Прежде, чем подхватить на плечо материнскую сумку, Мирала радостно взвешивает в руке оружие. Пистолет модели «Поцелуй гидры»: не так плохо, как можно было подумать. На последней работе Самару и вправду стали неплохо снабжать.
Мирала бережно, с медлительной тоской, которая даже почти не игра, затворяет дверь в свою (больше уже нет) комнату. Качает головой на незаданный вопрос Посвященной. Та встречает ее не прямо у выхода, чуть вдали, и полумрак дома как нельзя выгоден — можно спрятать лицо в тени, чуть наклонив голову; как хорошо, однако, что мать вечно любила эти налобные украшения, к которым так легко подвешивать вуаль.

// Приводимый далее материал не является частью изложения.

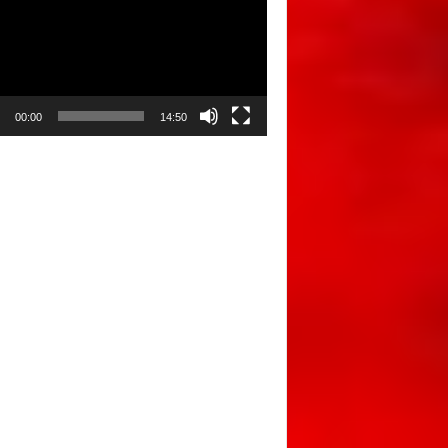
00:00
14:50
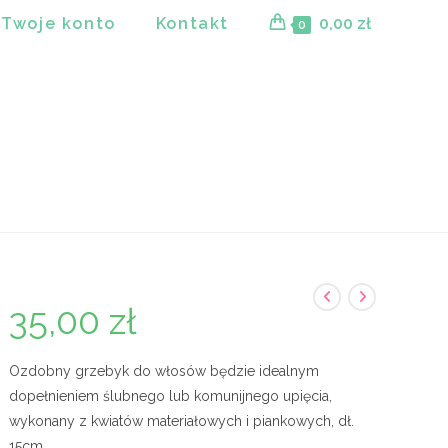
Twoje konto
Kontakt
0,00
zł
0
35,00
zł
Ozdobny grzebyk do włosów będzie idealnym
dopełnieniem ślubnego lub komunijnego upięcia,
wykonany z kwiatów materiałowych i piankowych, dł.
15cm.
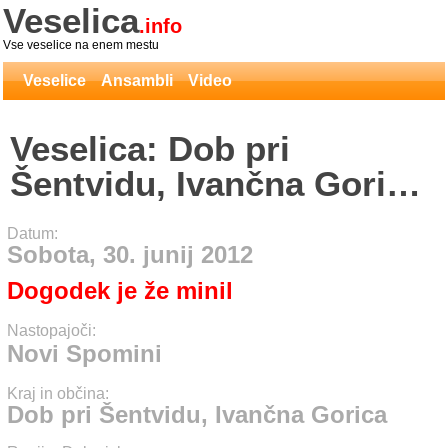
Veselica
.info
Vse veselice na enem mestu
Veselice
Ansambli
Video
Veselica: Dob pri
Šentvidu, Ivančna Gorica
- Novi Spomini
Datum:
Sobota, 30. junij 2012
Dogodek je že minil
Nastopajoči:
Novi Spomini
Kraj in občina:
Dob pri Šentvidu, Ivančna Gorica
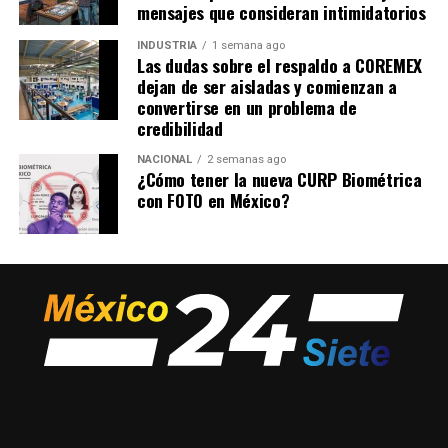
mensajes que consideran intimidatorios
INDUSTRIA
1 semana ago
Las dudas sobre el respaldo a COREMEX
dejan de ser aisladas y comienzan a
convertirse en un problema de
credibilidad
NACIONAL
2 semanas ago
¿Cómo tener la nueva CURP Biométrica
con FOTO en México?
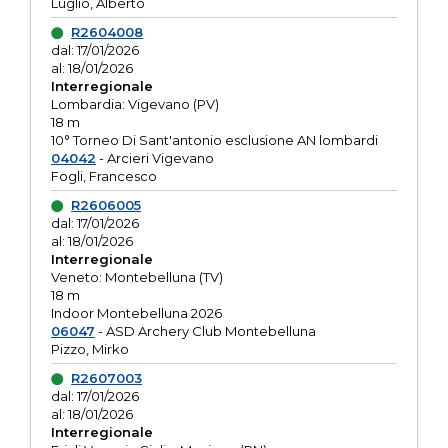
Luglio, Alberto
R2604008
dal: 17/01/2026
al: 18/01/2026
Interregionale
Lombardia: Vigevano (PV)
18 m
10° Torneo Di Sant'antonio esclusione AN lombardi
04042
- Arcieri Vigevano
Fogli, Francesco
R2606005
dal: 17/01/2026
al: 18/01/2026
Interregionale
Veneto: Montebelluna (TV)
18 m
Indoor Montebelluna 2026
06047
- ASD Archery Club Montebelluna
Pizzo, Mirko
R2607003
dal: 17/01/2026
al: 18/01/2026
Interregionale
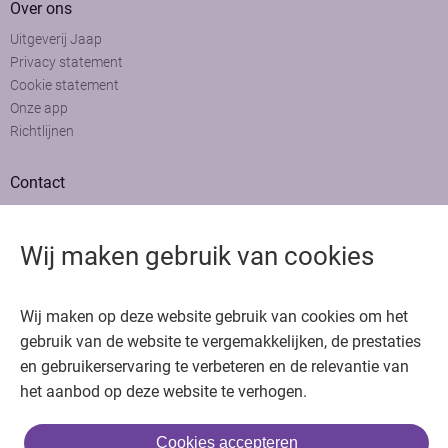
Over ons
Uitgeverij Jaap
Privacy statement
Cookie statement
Onze app
Richtlijnen
Contact
Adviesraad
Colofon
Wij maken gebruik van cookies
Adverteren
Bedankt voor het bezoeken van Oncologie.nu
Wij maken op deze website gebruik van cookies om het
Krijg gratis toegang in 30 seconden of log in om verder te gaan
gebruik van de website te vergemakkelijken, de prestaties
en gebruikerservaring te verbeteren en de relevantie van
Copyright © 2026. Uitgeverij Jaap. Alle rechten voorbehouden.
het aanbod op deze website te verhogen.
Cookies accepteren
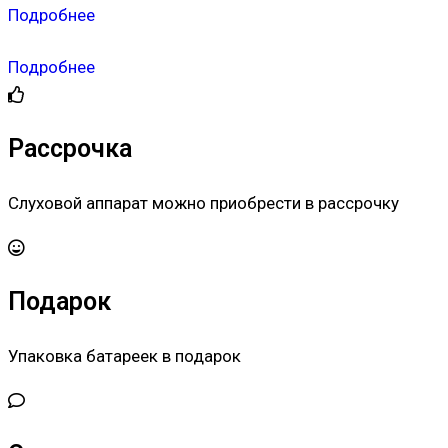
Подробнее
Подробнее
Рассрочка
Слуховой аппарат можно приобрести в рассрочку
Подарок
Упаковка батареек в подарок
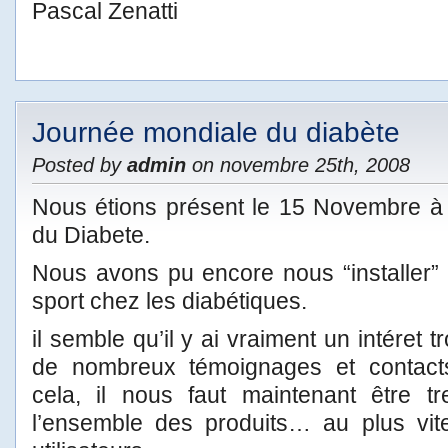
Pascal Zenatti
Journée mondiale du diabète
Posted by
admin
on novembre 25th, 2008
Nous étions présent le 15 Novembre à 
du Diabete.
Nous avons pu encore nous “installer”
sport chez les diabétiques.
il semble qu’il y ai vraiment un intéret 
de nombreux témoignages et contact
cela, il nous faut maintenant être tr
l’ensemble des produits… au plus vite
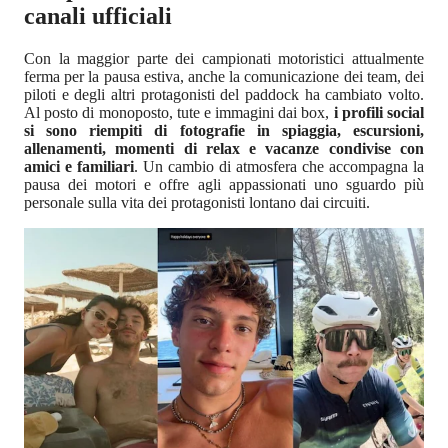
canali ufficiali
Con la maggior parte dei campionati motoristici attualmente
ferma per la pausa estiva, anche la comunicazione dei team, dei
piloti e degli altri protagonisti del paddock ha cambiato volto.
Al posto di monoposto, tute e immagini dai box,
i profili social
si sono riempiti di fotografie in spiaggia, escursioni,
allenamenti, momenti di relax e vacanze condivise con
amici e familiari
. Un cambio di atmosfera che accompagna la
pausa dei motori e offre agli appassionati uno sguardo più
personale sulla vita dei protagonisti lontano dai circuiti.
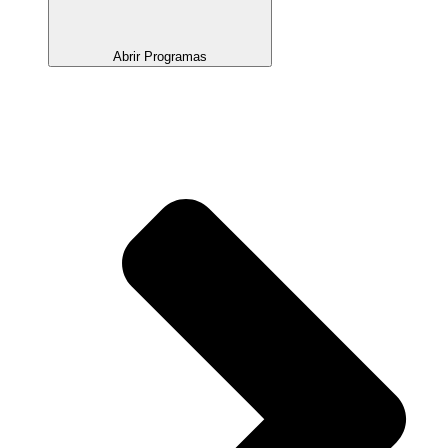
Abrir Programas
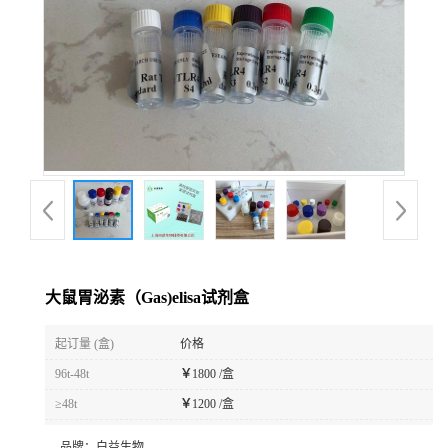
大鼠胃泌素（Gas)elisa试剂盒
起订量 (盒)
价格
96t-48t
￥
1800 /盒
≥48t
￥
1200 /盒
品牌：
白益生物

— Она... Мирала... ей надо побыть одной еще немного. — Говорить о самой себе в третьем лице выходит до неожиданности легко. Пусть и приходится менять тон, произносить слова медленнее обычного. — Она медитирует. Я учила ее этому, понимаете? Учила их всех, — здесь она замолкает, будто давясь слезами.
В голосе Самары — постоянный сдержанный надрыв, ни капли легкости. Это сложно подделывать, тем более без большой практики.
Но раз уж от этого зависит ее свобода — Мирала выкладывается на все сто.